"Para Frenesí, el pasado era su caso para siempre, el zombi a sus espaldas, el enemigo que nadie quería ver, una boca ancha y oscura como una tumba". Thomas Pynchon, "Vineland".

La flamante película, inspirada en la novela "Vineland" de Thomas Pynchon, enfrenta a un grupo de ex revolucionarios con las sombras de la historia y los dilemas del presente.

"Para Frenesí, el pasado era su caso para siempre, el zombi a sus espaldas, el enemigo que nadie quería ver, una boca ancha y oscura como una tumba". Thomas Pynchon, "Vineland".
El estreno de "Una batalla tras otra", lo nuevo de Paul Thomas Anderson, inspirado en la novela "Vineland", pareciera un piso más de un edificio altísimo, que todavía está en construcción y cuya cima es imposible de atisbar.
La historia de un grupo de ex revolucionarios que, años después, debe reunirse para rescatar a la hija de uno de ellos se refiere (y esto suele ser disparador para obras de gran fuste) a los reencuentros y al peso de las heridas del pasado.
Pero (en otra capa que engrandece la flamante película) es también un mapa de las tensiones culturales del presente. Que Anderson "abre" con la intención de descifrar lo que se esconde debajo.
Su cine, una vez más, funciona como un archivo o, mejor dicho, como un cuestionario sobre los sueños y las fragmentaciones que moldearon la identidad norteamericana.
Desde "Boogie Nights" hasta "Magnolia", Anderson encontró en el cine coral una herramienta a su altura. La deuda con Robert Altman es explícita: personajes en escenas pobladas, lo colectivo como protagonista.

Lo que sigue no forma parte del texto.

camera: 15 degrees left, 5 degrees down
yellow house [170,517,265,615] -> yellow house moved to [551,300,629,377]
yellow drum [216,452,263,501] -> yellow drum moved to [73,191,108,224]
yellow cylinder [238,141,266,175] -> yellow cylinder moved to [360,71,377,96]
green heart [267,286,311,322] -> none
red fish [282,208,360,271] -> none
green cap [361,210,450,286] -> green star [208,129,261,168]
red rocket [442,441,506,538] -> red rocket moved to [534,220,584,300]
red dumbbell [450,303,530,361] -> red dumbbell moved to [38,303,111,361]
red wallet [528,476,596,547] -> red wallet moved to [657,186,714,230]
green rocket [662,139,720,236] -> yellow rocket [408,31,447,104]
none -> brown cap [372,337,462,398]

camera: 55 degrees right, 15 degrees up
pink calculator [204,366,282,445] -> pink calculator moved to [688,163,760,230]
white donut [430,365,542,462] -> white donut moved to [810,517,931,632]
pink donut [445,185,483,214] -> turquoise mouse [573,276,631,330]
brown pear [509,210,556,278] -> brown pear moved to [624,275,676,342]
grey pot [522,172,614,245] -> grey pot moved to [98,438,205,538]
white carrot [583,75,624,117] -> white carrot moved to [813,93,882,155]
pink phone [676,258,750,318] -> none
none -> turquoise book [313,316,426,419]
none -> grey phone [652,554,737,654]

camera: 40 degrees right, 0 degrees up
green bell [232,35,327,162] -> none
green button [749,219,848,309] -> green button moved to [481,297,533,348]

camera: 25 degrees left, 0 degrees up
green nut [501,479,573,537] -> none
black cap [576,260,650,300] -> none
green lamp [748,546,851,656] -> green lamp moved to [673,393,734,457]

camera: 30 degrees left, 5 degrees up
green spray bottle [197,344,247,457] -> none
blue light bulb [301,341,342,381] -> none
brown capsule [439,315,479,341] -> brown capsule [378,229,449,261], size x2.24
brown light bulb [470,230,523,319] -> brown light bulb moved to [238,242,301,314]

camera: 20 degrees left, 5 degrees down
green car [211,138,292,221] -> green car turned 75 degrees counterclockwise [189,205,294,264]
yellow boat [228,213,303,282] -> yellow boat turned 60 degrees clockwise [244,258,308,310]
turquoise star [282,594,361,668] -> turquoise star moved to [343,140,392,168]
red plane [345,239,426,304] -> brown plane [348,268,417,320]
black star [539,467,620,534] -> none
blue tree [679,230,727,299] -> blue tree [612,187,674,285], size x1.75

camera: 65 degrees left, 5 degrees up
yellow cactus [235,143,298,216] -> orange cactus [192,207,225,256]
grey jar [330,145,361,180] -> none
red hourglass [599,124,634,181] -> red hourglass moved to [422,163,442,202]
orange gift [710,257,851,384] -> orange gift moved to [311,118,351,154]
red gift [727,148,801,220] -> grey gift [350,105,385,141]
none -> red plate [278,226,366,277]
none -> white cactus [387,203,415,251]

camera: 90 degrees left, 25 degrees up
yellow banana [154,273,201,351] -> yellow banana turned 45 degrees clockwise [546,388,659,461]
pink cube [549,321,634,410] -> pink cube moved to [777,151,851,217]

Altman se vale de esa variante para "desarmar" la identidad estadounidense en películas como "Nashville" (que utiliza la música country para satirizar a su país) o "Ciudad de Ángeles" (que se adentra en el universo del novelista Raymond Carver); Anderson lo hace de un modo todavía más visceral.
En "Una batalla tras otra" aparece esa constelación de voces que se superponen, dialogan, se contradicen y componen así de esa forma un "fresco" (si cabe tal intertextualidad con las artes plásticas) que va más allá de lo individual.
Anderson suele ser inscripto en la llamada "generación de videocassette", cineastas que en los años 90 se formaron desde la cinefilia casera.

Tarantino encarnó el costado pop, hiperreferencial y violento; Richard Linklater, la introspección. Anderson absorbió esa cultura audiovisual, pero la elevó a las alturas de Stanley Kubrick o Martin Scorsese en cuanto a búsquedas formales.
Si Tarantino a veces abusa de los guiños y las citas, Anderson hace de cada plano una búsqueda expresiva. Desde ahí, su cine habla del destino, la herencia cultural y el peso de los lazos familiares, con especial énfasis en la figura paterna.
La elección de adaptar "Vineland" tiene que ver con las similitudes entre la prosa de Thomas Pynchon, laberíntica, y el estilo de Anderson.

Ya en "Vicio propio", basada en otra novela del autor, había indagado en los desajustes del sueño americano. "Una batalla tras otra" es un paso más allá: es una apropiación en el buen sentido de la palabra: toma los hilos de la novela y los reacomoda.
La relación de Anderson con sus actores siempre fue importante. Philip Seymour Hoffman fue su gran aliado, Daniel Day-Lewis encontró en él a un director capaz de llevarlo a un paroxismo interpretativo.
En "Una batalla tras otra" conviven intérpretes consagrados (Di Caprio, Sean Penn, Benicio del Toro) con jóvenes como Chase Infiniti, de 25 años. Un intercambio generacional que aporta otras capas de sentido a la narración.

En Anderson, los travellings de "Boogie Nights", los silencios de "The Master", los encuadres en "Petróleo sangriento" y el tono doméstico de "Licorice Pizza" son variaciones de la misma idea: filmar es preguntar.
En "Una batalla tras otra", la puesta en escena se pone al servicio de un interrogante: ¿qué queda de aquellas utopías revolucionarias en el presente? Anderson filma todo eso con la intensidad con la que sus personajes enfrentan sus fantasmas.